◆ Exercise description
Scan the records beneath this line for the line holding "Page size: 1241x1754." and the line holding "Identify the document", then transcribe exactly those two and all lines between.

*** Study material Section Begins ***

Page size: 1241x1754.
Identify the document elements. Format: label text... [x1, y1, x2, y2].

*** Study material Section Ends ***
*** Study material Section Begins ***

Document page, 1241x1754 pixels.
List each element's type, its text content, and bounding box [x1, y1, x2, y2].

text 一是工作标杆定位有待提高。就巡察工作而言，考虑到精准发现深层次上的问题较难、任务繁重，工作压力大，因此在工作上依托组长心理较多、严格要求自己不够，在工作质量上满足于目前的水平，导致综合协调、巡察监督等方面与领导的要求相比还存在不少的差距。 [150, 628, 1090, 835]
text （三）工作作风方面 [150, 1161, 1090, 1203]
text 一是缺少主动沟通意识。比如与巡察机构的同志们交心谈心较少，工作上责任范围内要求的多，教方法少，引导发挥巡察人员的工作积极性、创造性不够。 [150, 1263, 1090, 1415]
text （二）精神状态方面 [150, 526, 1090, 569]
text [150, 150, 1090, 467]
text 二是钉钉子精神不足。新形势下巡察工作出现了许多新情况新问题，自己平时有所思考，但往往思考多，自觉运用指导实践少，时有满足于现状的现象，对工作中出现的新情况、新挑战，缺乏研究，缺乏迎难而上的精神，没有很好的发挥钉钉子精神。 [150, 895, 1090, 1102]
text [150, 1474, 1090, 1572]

*** Study material Section Ends ***

◆ Task result
Page size: 1241x1754.
Identify the document elements. Format: label text... [x1, y1, x2, y2].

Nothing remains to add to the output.